Based on recent microscopic analyses, a schematic diagram of a native influenza virion is depicted in Figure 2. Whether spherical, elliptical (Figure 2 left), or filamentous (Figure 2 right), the lipid-enveloped virions are regular in shape and covered with HA and NA glycoproteins and M2 proteins. Abundant HA proteins are distributed over the virion surface. Single NA proteins can be observed anywhere on the virion surface, whereas a cluster of NA proteins is also found at the end of the virion that is opposite to the end where the RNPs are located (Calder et al., 2010). Because the RNPs bind to the inner leaflet of the envelope at the distal end of budding virion (Noda et al., 2006; Calder et al., 2010), the NA cluster would play a role in release from the infected cell by destroying the HA binding to receptors on the cell surface. Given that membrane scission is caused by M2 proteins (Rossman et al., 2010), M2 proteins are likely located at the proximal end of the budding virion, on the same side as the NA cluster. In addition, the M2 protein plays an important role in RNP incorporation (McCown and Pekosz, 2005; Iwatsuki-Horimoto et al., 2006), suggesting that it should also be present at the distal end of the budding virion, where the M2 protein and RNPs could associate with each other. The M1 protein forms a matrix layer underneath the lipid envelope that is arranged as an ordered helix composed of multiple copies of M1 proteins that contribute to the virion morphology (Calder et al., 2010).
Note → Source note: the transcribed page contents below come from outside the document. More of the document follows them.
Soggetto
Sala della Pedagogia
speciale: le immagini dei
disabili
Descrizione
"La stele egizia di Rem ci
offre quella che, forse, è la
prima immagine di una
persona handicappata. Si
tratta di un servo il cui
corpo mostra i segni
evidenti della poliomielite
The eight rod-like RNPs, which differ in length, are arranged in a distinct pattern, in which seven peripheral RNPs surround a central RNP (Oxford and Hockley, 1987; Noda et al., 2006). Such an arrangement is observed not only in budding virions, but also in isolated virions (Harris et al., 2006; Calder et al., 2010), suggesting that there are interactions among the RNPs to maintain this organization. The eight RNPs are consistently associated with the inner envelope at the distal end of the budding virion and oriented almost perpendicular to the budding tip (Oxford and Hockley, 1987; Noda et al., 2006), indicating a polar organization of the virion.

Electron microscopic approaches are useful methods for investigating morphological and structural features of viruses. However, when fragile, lipid-enveloped viruses, including influenza viruses, are examined by using electron microscopy, artifactual effects such as ultracentrifugation, storage, and air drying should be considered. If not, misleading information can be visualized. Recent electron microscopic analyses of influenza virions clearly show that the native virion morphology is uniformly spherical, elliptical, or filamentous. Irregularly shaped virus particles are mainly artifacts caused during sample processing, indicating that such virus particles unlikely reflect the true virion structure. Accordingly, it is important to pay close attention to sample processing, when structurally examining influenza virions with electron microscopic techniques.

Despite the fact that various electron microscopic analyses have contributed to our knowledge of influenza virion morphology, much about the internal structure of the virion remains unknown. For instance, how do the RNPs associate with the envelope at the tip of the virion? How are the eight RNPs arranged in their distinct pattern? Do they interact with each other? If so, where and how do they interact? Although solving these issues by using conventional two-dimensional electron microscopic methods, such as thin-section EM and negative-staining EM would be difficult, if not impossible, they can be addressed by using three-dimensional analysis of RNPs within the virion by means of electron tomography, which provides higher resolution images.

The author declares that the research was conducted in the absence of any commercial or financial relationships that could be construed as a potential conflict of interest.